The Huffington Post writer clearly sides with Gant’s explanation for his career’s abrupt end. “At the heart of the military’s discomfort, Gant believes, was his insistence that he could trust his life, and those of his men, to the tribal Afghan fighters he’d trained and armed,” Wood writes.
Wood insists that the Foreign Internal Defense strategy in Afghanistan “ended badly” along with Gant’s career two years ago.
Only that’s not it at all. Even after firing Gant, the Pentagon still relied heavily on Special Forces to wage the Afghan counterinsurgency campaign. Since at least 2011, the military has planned to maintain thousands of Green Berets and other Special Operations Forces in Afghanistan past the late-2014 deadline for the withdrawal of conventional troops.
No, the Army was uncomfortable not with village-centric Foreign Internal Defense, but with Gant.

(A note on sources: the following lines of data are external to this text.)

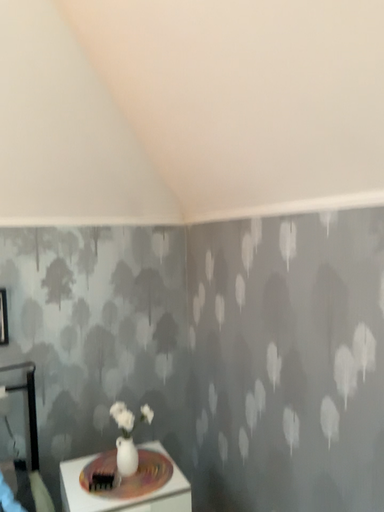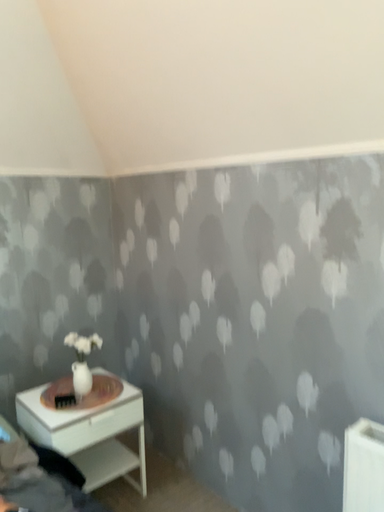
Question: How did the camera likely rotate when shooting the video?

Choices:
 (A) rotated left
 (B) rotated right

Answer: (B)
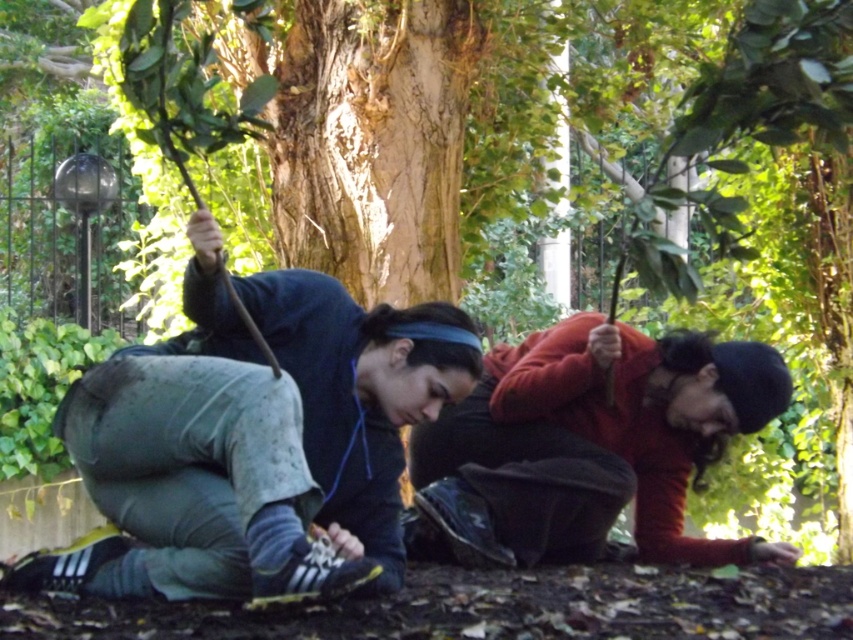
You are a gardener who needs to pass between the green camouflage pants at lower left and the red sweater at lower right. The path between them is narrow. Can you walk through this space comfortably if you need at least 3 feet of clearance?

The green camouflage pants at lower left and red sweater at lower right are 3.37 feet apart from each other. Since the minimum required clearance is 3 feet, the gardener can comfortably walk through the space between them.

You are standing in the garden and see the green camouflage pants at lower left. Where exactly are they located in the image?

The green camouflage pants at lower left are located at point (254, 440) in the image.

You are a photographer trying to capture both the green camouflage pants at lower left and the red sweater at lower right in a single frame. Based on their sizes in the image, which one might require you to zoom out more to include fully?

The red sweater at lower right requires zooming out more because it occupies more space than the green camouflage pants at lower left.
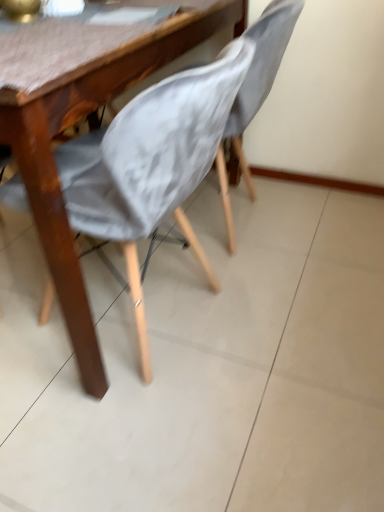
Where is `matte gray fabric chair at center, which ranks as the 1th chair in left-to-right order`? matte gray fabric chair at center, which ranks as the 1th chair in left-to-right order is located at coordinates (184, 142).

How much space does matte gray fabric chair at center, which ranks as the 1th chair in left-to-right order, occupy horizontally?

matte gray fabric chair at center, which ranks as the 1th chair in left-to-right order, is 3.93 feet in width.

This screenshot has width=384, height=512. Describe the element at coordinates (184, 142) in the screenshot. I see `matte gray fabric chair at center, the 2th chair when ordered from right to left` at that location.

This screenshot has width=384, height=512. Identify the location of gray fabric chair at center, the 1th chair when ordered from right to left. (261, 71).

What do you see at coordinates (261, 71) in the screenshot?
I see `gray fabric chair at center, arranged as the second chair when viewed from the left` at bounding box center [261, 71].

Of course, Wood would have you believe that Foreign Internal Defense is actually impossible without Gant … or someone just like him. “The iconoclasm and disdain for military protocol that enabled Gant’s success were instrumental in his eventual downfall,” Wood claims.
Then how is it that literally hundreds of Special Force soldiers have quietly rotated through FID assignments in Afghanistan in the two years since Gant’s implosion?
Most Green Berets don’t take their girlfriends, booze and drugs to war with them. They certainly don’t need lovers and gullible reporters to write elaborate defenses of their combat records.
Gant is no hero. His behavior in Afghanistan was unacceptable. And no hagiography—by his wife or by Wood—can redeem the man’s shameful legacy.
Wood actually gets it right when he quotes a 2012 letter to Gant from Lt. Gen. John Mulholland, then-deputy commander of the U.S. Special Operations Command. The romance, boozing and drugs, Mulholland told Gant, “disgraced you as an officer and seriously compromised your character as a gentleman.”
That, and not Gant’s supposed genius, should have been Wood’s lede.